- ASSIGNMENT -
Please copy the EA year-in-review text below again, beginning at the words "EA spent much" and stopping after "popular game, CityVille.". Replace "The Sims Social" with "Sims Social" wherever it occurs.

- SOURCE DOCUMENT -
▬▬▬▬▬▬▬▬▬▬
Our look back on a year in which EA aggressively expanded into digital while Activision went all-in on Call Of Duty.


Electronic Arts

EA spent much of 2011 aggressively expanding into digital as it sought to meet its target of a billion dollars in annual digital revenue. In February it promised greater focus on Facebook, and it would follow through on that promise with the release of The Sims Social. Its successful launch - it reached 30 million users in a month - meant EA became the first bona fide challenger to the platform's leading developer. Zynga would welcome the challenge - general manager Erik Bethke saying "Its success shows how much opportunity there is in social games" - and an increasingly bullish EA said it was confident The Sims Social could overtake Facebook's most popular game, CityVille.

The publisher criticised NPD Group, the market research firm that collates US retail sales data, for only reporting digital sales every three months. As a result NPD said it would increase the frequency of its reports, revealing digital sales data on a monthly basis instead. EA's experiment with a day-and-date PSN release for the PS3 version of Mass Effect 3 met with success, accounting for more than ten per cent of sales despite its high price. It ditched paper manuals in its boxed games. It bought Firemint, Australian developer of Flight Control and Real Racing, stepped up its efforts on iOS and spread to Google+. There was the launch of Origin, too - something we've already looked at in our review of the year in PC - but there was no greater signal of EA's increased focus on digital than its acquisition of PopCap.
▬▬▬▬▬▬▬▬▬▬
- GIVEN ENTRIES -
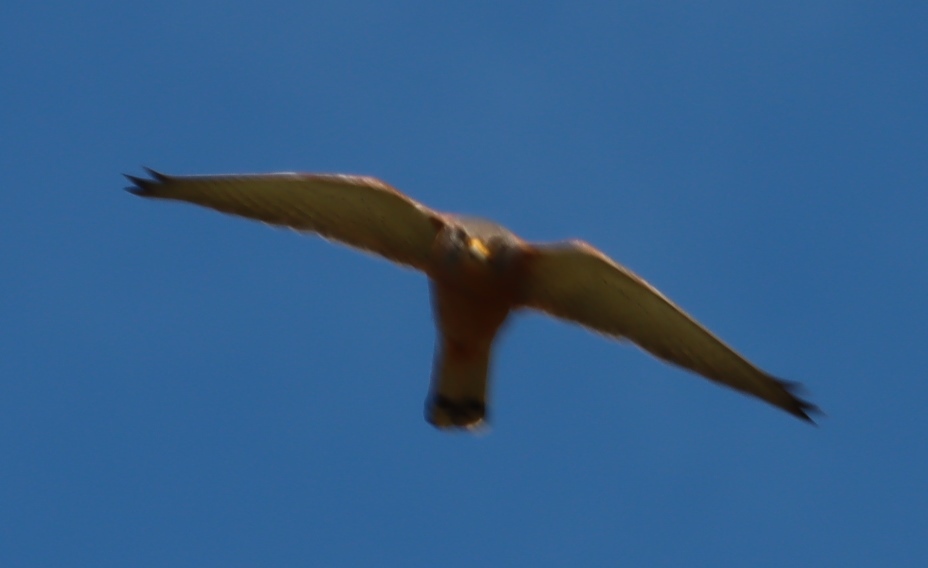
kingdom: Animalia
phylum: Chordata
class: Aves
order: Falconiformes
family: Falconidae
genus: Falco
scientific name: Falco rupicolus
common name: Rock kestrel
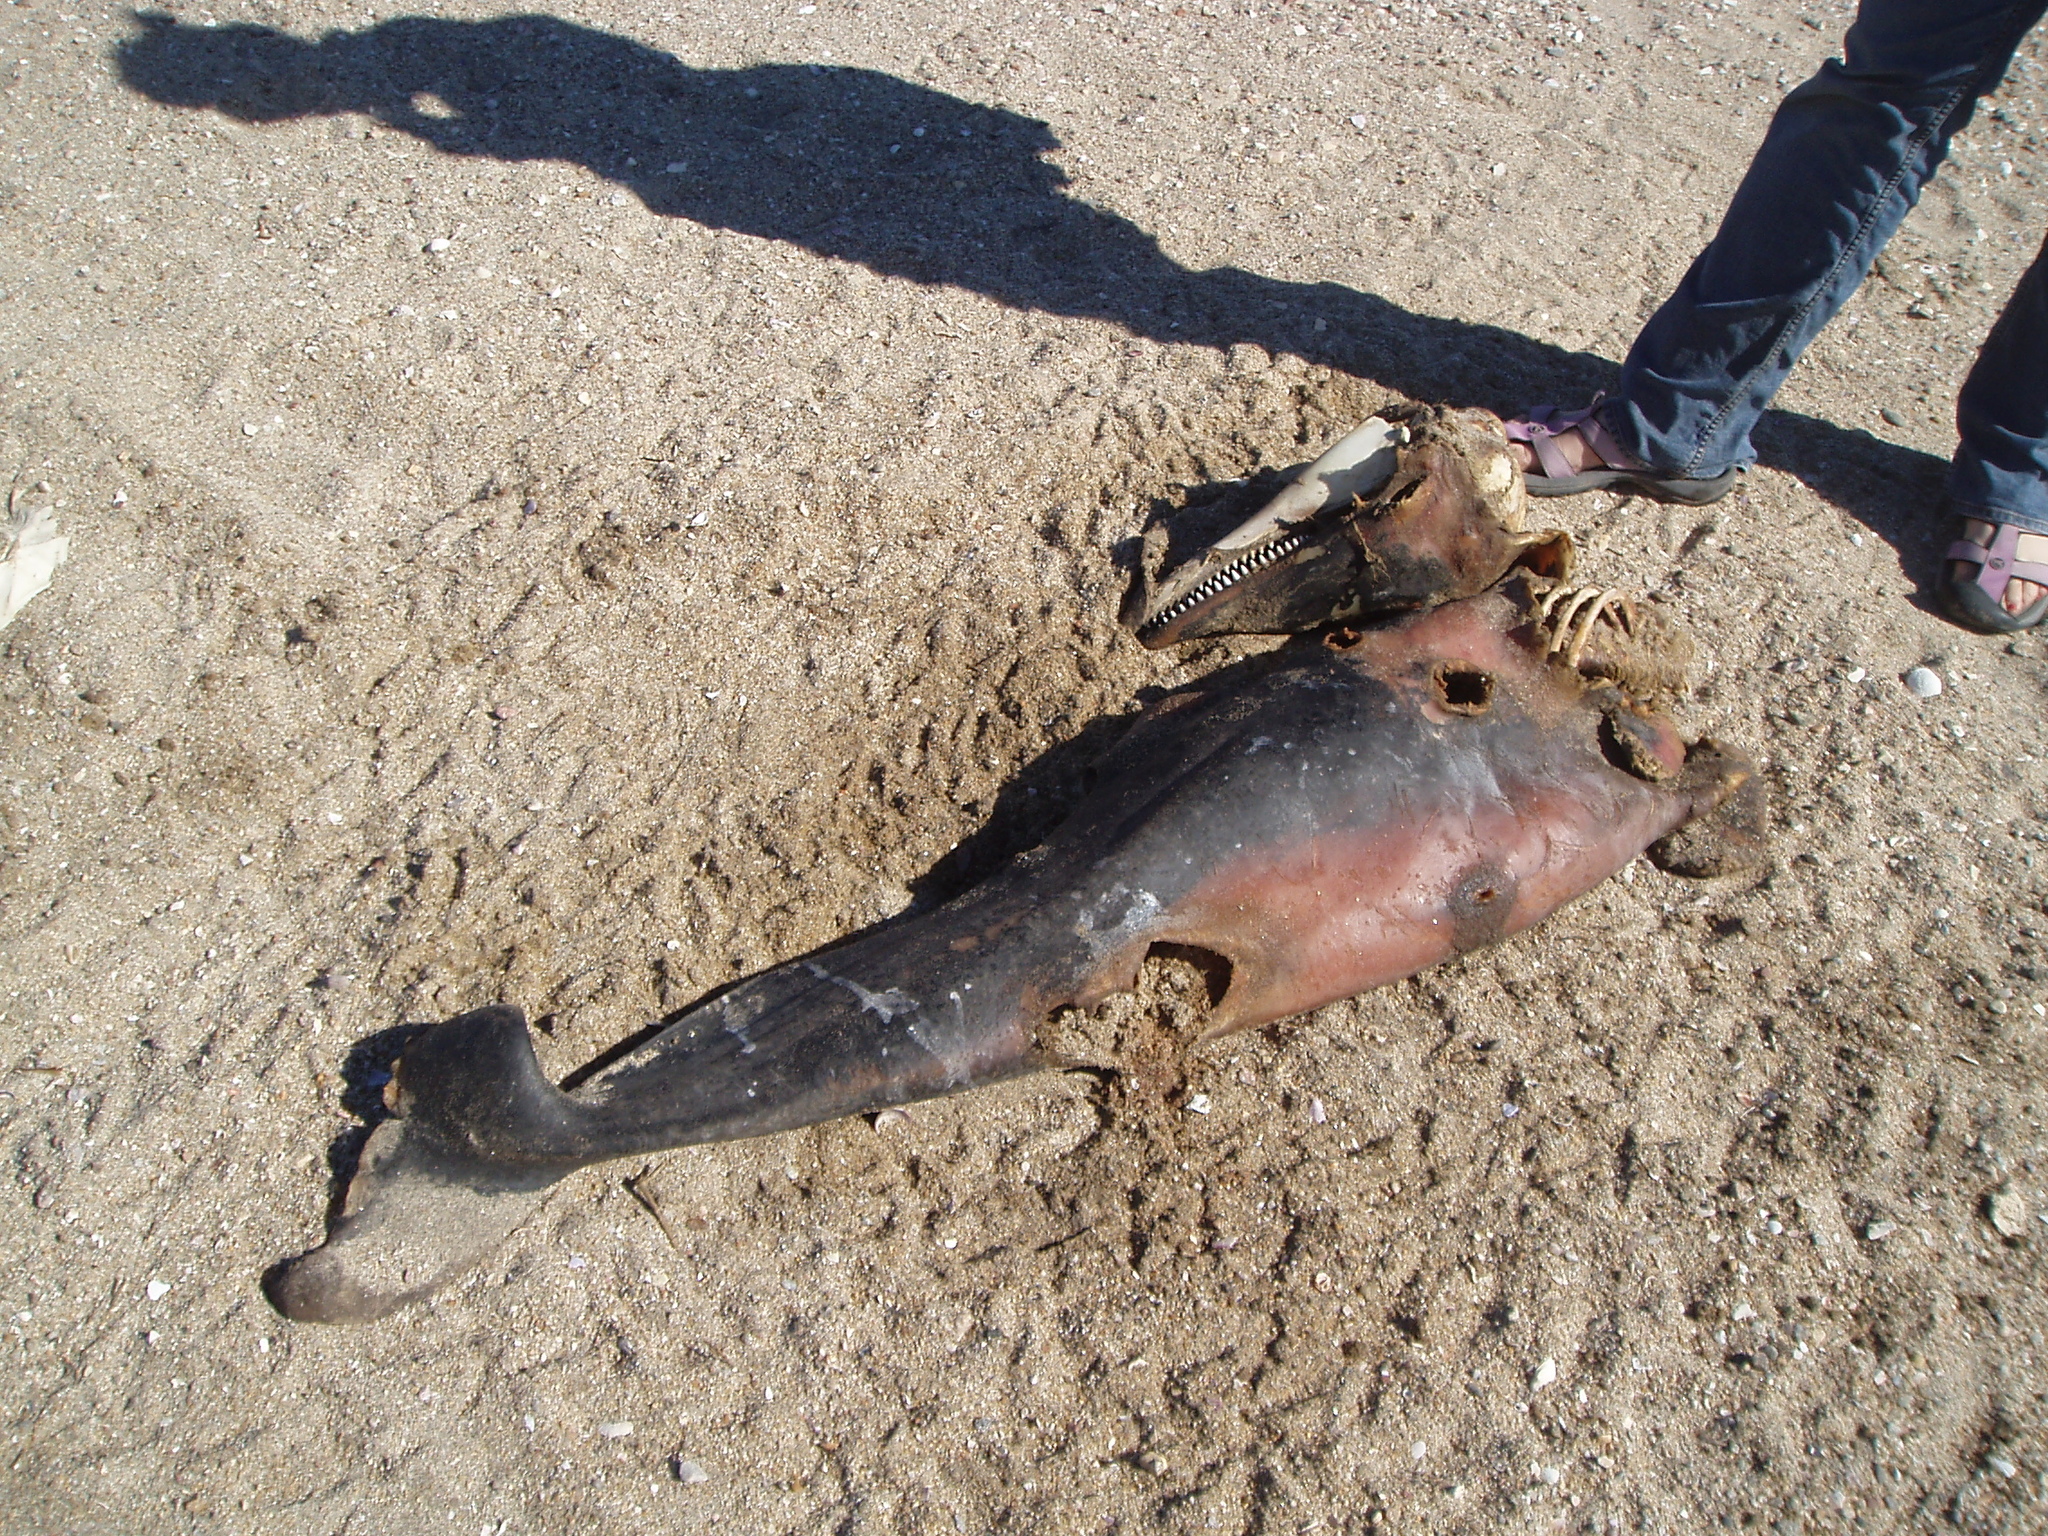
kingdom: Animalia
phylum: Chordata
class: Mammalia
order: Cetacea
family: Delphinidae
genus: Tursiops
▬▬▬▬▬▬▬▬▬▬
- ANSWER AREA -
EA spent much of 2011 aggressively expanding into digital as it sought to meet its target of a billion dollars in annual digital revenue. In February it promised greater focus on Facebook, and it would follow through on that promise with the release of Sims Social. Its successful launch - it reached 30 million users in a month - meant EA became the first bona fide challenger to the platform's leading developer. Zynga would welcome the challenge - general manager Erik Bethke saying "Its success shows how much opportunity there is in social games" - and an increasingly bullish EA said it was confident Sims Social could overtake Facebook's most popular game, CityVille.